→ **Your goal**
Copy out in full every line in the entries below that contains the string "Rēzeknes". The match is case-sensitive.
________________
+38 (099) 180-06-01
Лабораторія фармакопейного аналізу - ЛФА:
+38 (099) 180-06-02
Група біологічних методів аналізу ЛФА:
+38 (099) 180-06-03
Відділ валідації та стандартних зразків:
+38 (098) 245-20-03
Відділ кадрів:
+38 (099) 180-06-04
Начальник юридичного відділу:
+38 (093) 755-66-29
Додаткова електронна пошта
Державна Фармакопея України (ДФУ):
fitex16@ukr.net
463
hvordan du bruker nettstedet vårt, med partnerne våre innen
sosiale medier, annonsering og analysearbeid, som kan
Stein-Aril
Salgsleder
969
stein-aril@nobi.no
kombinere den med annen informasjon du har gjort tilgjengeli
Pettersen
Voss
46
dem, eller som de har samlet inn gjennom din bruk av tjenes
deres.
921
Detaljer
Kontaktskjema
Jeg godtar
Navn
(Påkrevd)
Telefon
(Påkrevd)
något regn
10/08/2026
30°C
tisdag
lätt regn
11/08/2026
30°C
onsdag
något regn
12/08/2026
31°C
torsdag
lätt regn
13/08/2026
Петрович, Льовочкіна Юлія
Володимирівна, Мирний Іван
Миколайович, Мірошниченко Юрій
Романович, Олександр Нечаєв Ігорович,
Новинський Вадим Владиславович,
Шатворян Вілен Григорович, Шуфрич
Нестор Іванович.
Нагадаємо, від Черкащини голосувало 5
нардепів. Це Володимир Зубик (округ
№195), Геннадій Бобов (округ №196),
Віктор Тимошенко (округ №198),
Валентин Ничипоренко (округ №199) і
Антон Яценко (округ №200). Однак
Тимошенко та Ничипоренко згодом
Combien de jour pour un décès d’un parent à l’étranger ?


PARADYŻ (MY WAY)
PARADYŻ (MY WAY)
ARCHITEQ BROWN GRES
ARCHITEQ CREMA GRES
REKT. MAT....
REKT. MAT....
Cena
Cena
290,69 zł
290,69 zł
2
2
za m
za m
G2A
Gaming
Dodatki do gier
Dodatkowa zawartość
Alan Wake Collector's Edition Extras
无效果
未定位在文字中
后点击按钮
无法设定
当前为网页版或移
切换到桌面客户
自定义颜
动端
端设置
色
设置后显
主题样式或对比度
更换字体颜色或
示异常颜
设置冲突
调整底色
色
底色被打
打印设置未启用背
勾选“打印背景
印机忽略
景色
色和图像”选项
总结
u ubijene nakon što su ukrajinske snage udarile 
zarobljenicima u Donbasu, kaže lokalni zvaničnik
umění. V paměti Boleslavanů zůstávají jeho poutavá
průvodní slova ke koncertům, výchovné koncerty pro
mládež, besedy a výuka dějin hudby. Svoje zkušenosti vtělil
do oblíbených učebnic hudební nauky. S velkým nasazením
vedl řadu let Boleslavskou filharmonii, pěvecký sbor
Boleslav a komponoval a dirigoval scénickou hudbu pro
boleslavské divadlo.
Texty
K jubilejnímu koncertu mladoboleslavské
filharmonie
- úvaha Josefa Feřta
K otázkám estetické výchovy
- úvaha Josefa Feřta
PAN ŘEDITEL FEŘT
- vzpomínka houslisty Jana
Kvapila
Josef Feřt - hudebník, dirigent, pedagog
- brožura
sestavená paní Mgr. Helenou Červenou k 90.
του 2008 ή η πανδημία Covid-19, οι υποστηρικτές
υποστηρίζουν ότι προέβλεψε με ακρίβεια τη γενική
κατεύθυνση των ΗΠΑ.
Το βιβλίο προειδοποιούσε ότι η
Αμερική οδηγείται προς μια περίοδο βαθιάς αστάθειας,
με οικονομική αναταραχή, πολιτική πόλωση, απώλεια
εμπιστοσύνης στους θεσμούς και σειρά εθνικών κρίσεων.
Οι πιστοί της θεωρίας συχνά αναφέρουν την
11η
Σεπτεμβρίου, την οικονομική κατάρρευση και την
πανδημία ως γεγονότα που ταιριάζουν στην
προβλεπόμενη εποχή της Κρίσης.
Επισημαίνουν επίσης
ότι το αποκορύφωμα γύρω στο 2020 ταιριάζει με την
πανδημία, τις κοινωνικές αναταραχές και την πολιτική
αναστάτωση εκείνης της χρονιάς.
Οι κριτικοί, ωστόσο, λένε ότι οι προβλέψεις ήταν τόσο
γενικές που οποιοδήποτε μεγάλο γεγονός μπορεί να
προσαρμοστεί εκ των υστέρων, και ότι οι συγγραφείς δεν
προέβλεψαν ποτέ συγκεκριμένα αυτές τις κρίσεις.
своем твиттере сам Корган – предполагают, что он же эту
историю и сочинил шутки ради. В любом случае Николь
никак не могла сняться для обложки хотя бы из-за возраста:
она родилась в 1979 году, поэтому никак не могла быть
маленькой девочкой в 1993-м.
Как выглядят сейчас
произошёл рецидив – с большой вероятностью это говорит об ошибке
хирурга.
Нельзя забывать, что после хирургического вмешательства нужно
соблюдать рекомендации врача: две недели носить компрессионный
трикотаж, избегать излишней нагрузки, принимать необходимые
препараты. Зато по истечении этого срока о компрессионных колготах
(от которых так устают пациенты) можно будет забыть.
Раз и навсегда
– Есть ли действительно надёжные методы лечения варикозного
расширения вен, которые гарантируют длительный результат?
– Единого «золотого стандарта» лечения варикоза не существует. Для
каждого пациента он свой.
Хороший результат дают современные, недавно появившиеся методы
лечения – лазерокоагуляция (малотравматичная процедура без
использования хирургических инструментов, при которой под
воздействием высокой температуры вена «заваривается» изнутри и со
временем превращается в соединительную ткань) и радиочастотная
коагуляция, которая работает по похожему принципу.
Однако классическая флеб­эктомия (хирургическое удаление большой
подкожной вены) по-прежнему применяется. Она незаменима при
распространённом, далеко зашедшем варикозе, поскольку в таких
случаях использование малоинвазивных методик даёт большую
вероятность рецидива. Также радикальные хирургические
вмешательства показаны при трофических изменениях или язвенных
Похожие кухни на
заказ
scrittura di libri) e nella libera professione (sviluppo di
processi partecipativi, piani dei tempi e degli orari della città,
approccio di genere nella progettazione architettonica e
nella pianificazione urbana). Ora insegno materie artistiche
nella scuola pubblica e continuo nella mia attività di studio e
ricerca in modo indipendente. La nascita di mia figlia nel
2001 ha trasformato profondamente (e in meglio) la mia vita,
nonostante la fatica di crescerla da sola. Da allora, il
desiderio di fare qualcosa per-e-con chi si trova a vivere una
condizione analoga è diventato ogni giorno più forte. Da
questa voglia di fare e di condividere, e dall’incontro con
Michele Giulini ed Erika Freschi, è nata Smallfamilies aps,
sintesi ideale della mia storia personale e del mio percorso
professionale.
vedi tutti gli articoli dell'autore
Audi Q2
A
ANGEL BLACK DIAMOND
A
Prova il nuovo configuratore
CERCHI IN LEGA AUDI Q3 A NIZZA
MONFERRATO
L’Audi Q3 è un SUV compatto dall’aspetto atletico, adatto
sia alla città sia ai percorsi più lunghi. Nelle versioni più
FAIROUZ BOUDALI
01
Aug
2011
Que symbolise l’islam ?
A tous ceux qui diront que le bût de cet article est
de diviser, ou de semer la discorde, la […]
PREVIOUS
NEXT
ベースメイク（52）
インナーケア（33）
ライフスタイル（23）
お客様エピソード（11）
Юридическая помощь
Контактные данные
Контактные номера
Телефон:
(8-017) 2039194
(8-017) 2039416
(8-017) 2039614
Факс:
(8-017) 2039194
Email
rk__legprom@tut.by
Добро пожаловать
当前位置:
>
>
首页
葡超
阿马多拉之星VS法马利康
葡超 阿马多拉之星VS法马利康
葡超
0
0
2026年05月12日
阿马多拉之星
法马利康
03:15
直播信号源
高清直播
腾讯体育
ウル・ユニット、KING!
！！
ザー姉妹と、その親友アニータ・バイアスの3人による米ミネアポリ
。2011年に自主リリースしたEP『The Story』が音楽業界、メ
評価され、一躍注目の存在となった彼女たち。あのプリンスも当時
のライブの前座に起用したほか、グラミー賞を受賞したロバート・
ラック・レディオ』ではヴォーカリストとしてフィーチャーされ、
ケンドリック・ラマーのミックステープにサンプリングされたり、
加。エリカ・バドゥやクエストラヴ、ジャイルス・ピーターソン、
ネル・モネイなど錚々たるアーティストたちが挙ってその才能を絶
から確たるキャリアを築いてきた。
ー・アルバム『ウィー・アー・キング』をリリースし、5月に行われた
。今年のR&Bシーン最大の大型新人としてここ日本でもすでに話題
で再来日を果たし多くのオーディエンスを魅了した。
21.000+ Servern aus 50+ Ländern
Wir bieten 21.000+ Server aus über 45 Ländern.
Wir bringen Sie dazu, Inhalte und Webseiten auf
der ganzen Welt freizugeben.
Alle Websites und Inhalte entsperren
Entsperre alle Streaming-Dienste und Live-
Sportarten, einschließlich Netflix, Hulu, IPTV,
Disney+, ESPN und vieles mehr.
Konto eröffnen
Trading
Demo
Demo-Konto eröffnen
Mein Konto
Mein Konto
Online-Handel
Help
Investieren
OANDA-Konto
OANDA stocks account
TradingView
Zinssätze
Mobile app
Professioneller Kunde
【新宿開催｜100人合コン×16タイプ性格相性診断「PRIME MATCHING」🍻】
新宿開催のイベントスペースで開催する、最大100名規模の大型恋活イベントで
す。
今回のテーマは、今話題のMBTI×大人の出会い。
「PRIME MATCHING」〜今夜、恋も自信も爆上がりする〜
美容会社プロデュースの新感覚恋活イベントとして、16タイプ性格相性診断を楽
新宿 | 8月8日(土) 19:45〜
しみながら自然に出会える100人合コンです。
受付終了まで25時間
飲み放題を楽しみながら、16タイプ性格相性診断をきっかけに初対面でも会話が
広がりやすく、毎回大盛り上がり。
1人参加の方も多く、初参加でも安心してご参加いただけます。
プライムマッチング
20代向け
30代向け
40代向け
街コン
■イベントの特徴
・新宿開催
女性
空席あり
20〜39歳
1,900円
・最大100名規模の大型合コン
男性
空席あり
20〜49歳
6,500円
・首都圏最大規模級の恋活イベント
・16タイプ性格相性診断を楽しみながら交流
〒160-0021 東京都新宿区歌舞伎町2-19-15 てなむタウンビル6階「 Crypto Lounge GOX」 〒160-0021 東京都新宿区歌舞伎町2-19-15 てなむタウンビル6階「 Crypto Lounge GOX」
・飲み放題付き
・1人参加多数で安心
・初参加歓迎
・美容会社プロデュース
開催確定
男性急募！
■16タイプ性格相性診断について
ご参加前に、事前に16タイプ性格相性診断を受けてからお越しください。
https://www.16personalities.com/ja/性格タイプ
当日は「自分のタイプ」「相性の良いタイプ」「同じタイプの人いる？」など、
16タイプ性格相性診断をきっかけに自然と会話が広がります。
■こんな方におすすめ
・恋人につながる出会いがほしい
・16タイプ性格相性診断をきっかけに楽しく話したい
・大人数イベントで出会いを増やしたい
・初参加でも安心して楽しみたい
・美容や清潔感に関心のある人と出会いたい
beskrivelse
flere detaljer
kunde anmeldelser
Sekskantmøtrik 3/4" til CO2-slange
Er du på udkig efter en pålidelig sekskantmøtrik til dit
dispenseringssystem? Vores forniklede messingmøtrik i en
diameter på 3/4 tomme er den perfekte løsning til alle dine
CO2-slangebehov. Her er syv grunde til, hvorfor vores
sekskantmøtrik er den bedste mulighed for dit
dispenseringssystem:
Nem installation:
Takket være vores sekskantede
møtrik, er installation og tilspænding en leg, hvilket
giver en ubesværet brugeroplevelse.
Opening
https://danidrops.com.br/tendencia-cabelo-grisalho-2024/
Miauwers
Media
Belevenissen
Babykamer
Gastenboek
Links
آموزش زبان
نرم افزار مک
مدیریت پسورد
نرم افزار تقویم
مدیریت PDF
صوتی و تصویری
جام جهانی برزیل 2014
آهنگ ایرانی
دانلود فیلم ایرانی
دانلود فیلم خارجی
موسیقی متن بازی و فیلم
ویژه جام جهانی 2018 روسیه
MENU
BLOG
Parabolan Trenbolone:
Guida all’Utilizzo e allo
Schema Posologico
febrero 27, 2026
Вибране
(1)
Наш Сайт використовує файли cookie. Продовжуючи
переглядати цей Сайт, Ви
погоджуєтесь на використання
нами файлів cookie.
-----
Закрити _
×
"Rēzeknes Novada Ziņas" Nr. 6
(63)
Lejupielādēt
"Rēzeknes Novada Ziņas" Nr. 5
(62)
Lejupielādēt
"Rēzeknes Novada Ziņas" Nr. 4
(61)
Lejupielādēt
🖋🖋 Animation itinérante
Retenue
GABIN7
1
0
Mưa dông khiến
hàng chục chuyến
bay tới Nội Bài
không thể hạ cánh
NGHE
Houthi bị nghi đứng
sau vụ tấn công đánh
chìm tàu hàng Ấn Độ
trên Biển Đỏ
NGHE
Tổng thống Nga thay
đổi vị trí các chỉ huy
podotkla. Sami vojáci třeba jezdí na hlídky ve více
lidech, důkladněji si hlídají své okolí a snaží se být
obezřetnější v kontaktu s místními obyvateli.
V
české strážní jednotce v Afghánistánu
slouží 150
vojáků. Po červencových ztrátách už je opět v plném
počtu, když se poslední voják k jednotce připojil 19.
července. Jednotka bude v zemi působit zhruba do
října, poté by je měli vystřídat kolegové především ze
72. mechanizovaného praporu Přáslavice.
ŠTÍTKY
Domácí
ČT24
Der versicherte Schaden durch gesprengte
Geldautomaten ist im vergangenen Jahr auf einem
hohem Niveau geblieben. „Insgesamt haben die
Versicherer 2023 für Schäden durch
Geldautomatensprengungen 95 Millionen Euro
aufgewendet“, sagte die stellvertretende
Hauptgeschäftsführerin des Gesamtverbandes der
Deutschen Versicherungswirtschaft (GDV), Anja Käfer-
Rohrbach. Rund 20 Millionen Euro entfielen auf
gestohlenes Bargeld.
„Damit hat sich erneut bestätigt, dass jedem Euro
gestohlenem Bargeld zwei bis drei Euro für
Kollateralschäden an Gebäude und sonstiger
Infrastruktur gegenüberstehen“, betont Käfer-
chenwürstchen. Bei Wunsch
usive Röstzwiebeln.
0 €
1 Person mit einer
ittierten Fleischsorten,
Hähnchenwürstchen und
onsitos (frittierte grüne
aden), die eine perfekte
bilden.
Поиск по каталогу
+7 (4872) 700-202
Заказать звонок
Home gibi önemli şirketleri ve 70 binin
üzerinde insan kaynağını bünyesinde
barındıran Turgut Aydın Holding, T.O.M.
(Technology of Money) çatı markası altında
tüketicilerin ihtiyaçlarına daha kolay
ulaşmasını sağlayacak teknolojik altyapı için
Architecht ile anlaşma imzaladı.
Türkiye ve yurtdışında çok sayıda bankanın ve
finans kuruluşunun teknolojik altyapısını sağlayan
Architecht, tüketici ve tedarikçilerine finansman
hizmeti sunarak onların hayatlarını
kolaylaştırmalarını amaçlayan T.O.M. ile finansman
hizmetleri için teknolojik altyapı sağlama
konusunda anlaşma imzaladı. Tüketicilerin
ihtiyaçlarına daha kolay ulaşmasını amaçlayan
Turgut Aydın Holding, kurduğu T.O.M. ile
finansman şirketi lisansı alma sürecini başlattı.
________________
→ **Output**
"Rēzeknes Novada Ziņas" Nr. 6
"Rēzeknes Novada Ziņas" Nr. 5
"Rēzeknes Novada Ziņas" Nr. 4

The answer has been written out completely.